To encourage a greater depth of connection with the signage and history it represents, the Downtown Duncan BIA is also providing member businesses with pamphlets with QR codes linking to the school district’s website, where recordings will be available for the public to learn pronunciation of the Hul’q’umi’num’ street names.

“The best part of this project for me was seeing our community come together to work on it. I know we will continue working together moving forward,” Amanda Vance says.

In addition to the street signs, the downtown totem tour is another popular way for visitors to explore the Indigenous culture while strolling Duncan’s picturesque streets. More than 40 totems are featured – download a map for a self-guided tour here.

In addition to the street signs, the downtown totem tour is another popular way for visitors to explore local Indigenous culture while strolling Duncan’s picturesque streets. Jennifer Blyth photo.

In addition to the street signs, the downtown totem tour is another popular way for visitors to explore local Indigenous culture while strolling Duncan’s picturesque streets. Jennifer Blyth photo.

While the Hul’q’umi’num’ signage project does not resolve the question of land negotiations, partners do feel it is a positive step in the right direction.

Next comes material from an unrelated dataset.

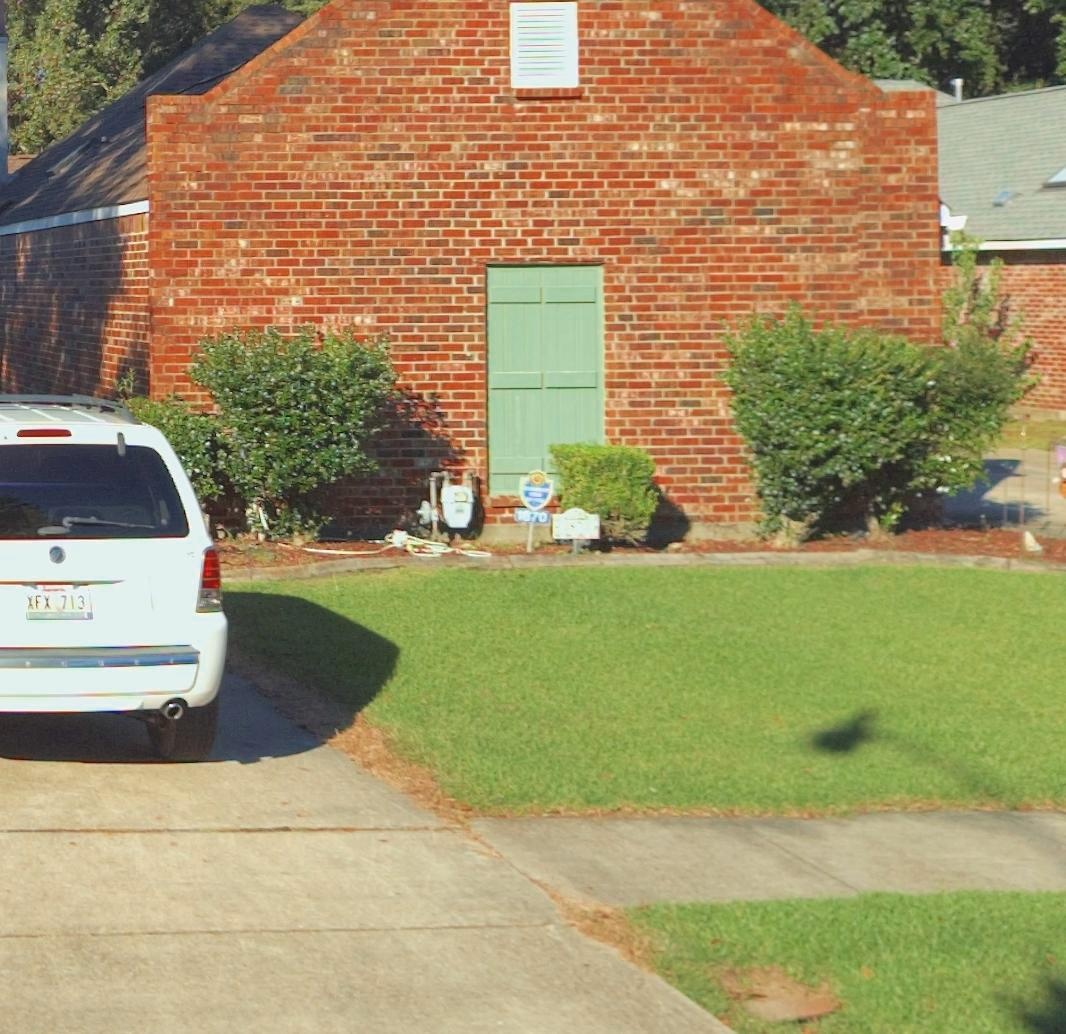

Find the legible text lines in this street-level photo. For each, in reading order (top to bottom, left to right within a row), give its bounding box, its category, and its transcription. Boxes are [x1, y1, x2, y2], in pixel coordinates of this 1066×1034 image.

[514, 508, 550, 524] StreetNumber: 1*70
[25, 592, 87, 612] None: XFX 713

“This is a great way to kickstart reconciliation,” Cowichan Tribes youth Kevannah Thorne says. “If you’re out walking with your kids, you could teach your young ones to learn more Hul’q’umiu’num’ at a younger age.”

Cowichan-Malahat-Langford MP Alistair MacGregor agreed. “This initiative does two really important things. First it allows us to really unpack and analyze the colonial history of this area. Secondly it helps us to celebrate the Indigenous language, culture and history that has been a part of this place for thousands of years.”